- **WHAT THIS TASK INVOLVES**:
Only the count is needed. Count the lines below with the word "Outlet" in them.

- **Saved data entries**:
- Opening Delimiter -

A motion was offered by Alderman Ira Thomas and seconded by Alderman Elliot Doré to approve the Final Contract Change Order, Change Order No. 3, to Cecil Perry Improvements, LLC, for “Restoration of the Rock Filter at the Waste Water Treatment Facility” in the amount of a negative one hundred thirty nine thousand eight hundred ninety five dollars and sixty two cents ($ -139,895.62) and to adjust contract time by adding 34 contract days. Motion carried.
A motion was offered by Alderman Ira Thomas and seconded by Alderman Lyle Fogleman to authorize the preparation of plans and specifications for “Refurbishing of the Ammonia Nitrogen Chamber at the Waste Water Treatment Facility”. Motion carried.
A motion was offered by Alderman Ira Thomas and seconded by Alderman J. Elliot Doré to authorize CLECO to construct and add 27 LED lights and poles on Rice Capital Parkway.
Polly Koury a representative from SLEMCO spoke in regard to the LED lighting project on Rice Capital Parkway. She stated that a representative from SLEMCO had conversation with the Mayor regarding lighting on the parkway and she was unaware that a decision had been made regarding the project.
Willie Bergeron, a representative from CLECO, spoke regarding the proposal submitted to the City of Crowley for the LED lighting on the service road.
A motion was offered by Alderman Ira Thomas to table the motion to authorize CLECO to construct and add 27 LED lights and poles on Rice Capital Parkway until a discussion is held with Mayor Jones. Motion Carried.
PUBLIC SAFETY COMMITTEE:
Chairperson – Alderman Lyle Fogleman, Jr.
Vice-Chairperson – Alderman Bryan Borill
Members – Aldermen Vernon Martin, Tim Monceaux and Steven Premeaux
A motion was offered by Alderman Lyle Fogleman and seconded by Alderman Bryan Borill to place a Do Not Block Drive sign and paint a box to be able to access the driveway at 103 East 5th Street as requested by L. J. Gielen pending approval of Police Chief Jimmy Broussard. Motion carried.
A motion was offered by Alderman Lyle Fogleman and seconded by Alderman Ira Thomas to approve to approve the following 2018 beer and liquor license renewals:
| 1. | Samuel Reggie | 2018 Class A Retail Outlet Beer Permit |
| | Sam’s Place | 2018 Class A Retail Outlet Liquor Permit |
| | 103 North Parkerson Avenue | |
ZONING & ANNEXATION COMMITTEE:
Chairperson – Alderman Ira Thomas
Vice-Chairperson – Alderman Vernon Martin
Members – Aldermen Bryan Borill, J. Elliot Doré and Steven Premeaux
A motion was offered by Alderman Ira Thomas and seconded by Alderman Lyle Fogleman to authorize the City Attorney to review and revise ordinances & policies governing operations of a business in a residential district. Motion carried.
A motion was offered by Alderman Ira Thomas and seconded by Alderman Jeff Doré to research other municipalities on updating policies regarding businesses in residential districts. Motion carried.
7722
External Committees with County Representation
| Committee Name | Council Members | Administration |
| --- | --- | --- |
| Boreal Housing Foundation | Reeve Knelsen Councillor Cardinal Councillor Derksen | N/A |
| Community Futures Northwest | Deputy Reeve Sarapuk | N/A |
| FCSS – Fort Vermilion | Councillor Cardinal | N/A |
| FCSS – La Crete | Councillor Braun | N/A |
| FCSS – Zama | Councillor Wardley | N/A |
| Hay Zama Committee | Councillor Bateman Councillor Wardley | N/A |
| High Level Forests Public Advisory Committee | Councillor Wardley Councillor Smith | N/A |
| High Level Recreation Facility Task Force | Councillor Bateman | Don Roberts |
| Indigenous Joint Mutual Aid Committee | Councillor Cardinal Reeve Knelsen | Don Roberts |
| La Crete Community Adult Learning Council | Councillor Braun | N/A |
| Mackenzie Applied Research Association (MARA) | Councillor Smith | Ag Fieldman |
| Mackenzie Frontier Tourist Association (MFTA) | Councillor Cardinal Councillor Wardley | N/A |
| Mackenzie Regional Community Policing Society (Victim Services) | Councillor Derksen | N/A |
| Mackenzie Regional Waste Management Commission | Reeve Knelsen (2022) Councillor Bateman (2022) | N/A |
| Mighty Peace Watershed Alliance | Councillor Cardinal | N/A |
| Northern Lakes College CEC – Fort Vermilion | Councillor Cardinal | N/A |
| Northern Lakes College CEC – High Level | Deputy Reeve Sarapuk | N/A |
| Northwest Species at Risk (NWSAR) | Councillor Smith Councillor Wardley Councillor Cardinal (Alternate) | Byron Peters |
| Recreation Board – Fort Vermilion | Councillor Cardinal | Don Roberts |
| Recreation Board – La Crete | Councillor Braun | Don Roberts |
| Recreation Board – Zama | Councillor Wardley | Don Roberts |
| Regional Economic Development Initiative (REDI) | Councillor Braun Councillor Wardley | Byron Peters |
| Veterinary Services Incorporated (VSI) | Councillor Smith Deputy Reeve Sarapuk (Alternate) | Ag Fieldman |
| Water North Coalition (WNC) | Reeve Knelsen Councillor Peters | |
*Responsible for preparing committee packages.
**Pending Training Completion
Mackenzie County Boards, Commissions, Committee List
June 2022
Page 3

- Closing Delimiter -

- **THE COMPLETED TASK**:
2